A Russian man was detained after trying to knock down a monument of the letter “Z” — a symbol of support for Russia’s military operation in Ukraine — in a city near Moscow, local police reported Tuesday.
The two-meter-tall, illuminated “Z” was installed in Kostroma, a city 500 kilometers southeast of Moscow, on March 18. Beside the monument stands an orange-and-black flag, a traditional symbol of the Soviet victory in World War II. The “Z” is reportedly guarded with surveillance cameras and 24-hour private security.
An unnamed 51-year-old man attacked the monument on the night of April 4, allegedly under the influence of alcohol, Kostroma region police said.
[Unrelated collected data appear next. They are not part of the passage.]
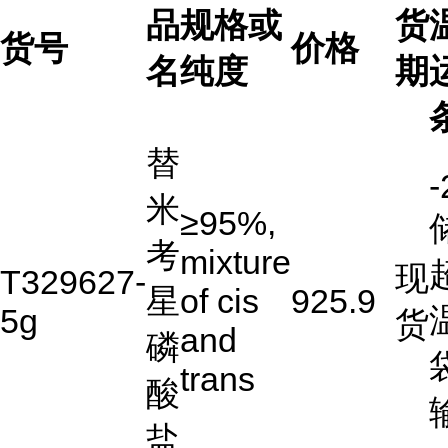
品
规格或
货
货号
价格
名
纯度
期
替
-
米
≥95%,
考
mixture
现
T329627-
星
of cis
925.9
5g
货
and
磷
trans
酸
盐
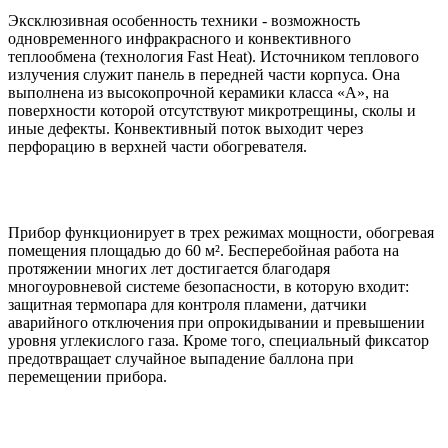
Эксклюзивная особенность техники - возможность
одновременного инфракрасного и конвективного
теплообмена (технология Fast Heat). Источником теплового
излучения служит панель в передней части корпуса. Она
выполнена из высокопрочной керамики класса «А», на
поверхности которой отсутствуют микротрещины, сколы и
иные дефекты. Конвективный поток выходит через
перфорацию в верхней части обогревателя.
Прибор функционирует в трех режимах мощности, обогревая
помещения площадью до 60 м². Бесперебойная работа на
протяжении многих лет достигается благодаря
многоуровневой системе безопасности, в которую входит:
защитная термопара для контроля пламени, датчики
аварийного отключения при опрокидывании и превышении
уровня углекислого газа. Кроме того, специальный фиксатор
предотвращает случайное выпадение баллона при
перемещении прибора.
Footage published in the “Kostroma as it is” VKontakte group shows a man slamming into the “Z” several times until the giant letter bends over. Two guards can be seen approaching the man, but neither of them move to stop him.
Police later detained the man, identifying him as a “Moscow resident” and accused him of acting “out of hooligan motives,” the regional Interior Ministry said.
The Latin letter “Z” was adopted as a symbol of support for the Russian military soon after Moscow sent its troops into neighboring Ukraine for what the Kremlin calls a “special military operation.”
The letter was first spotted painted on Russian tanks and military vehicles that were stationed near the Ukrainian border in what observers say was likely meant to help Russian soldiers identify their own equipment.
Since then, “Z” has appeared on T-shirts, street banners, public transport and even kindergarden windows in an effort to ramp up domestic support for the war.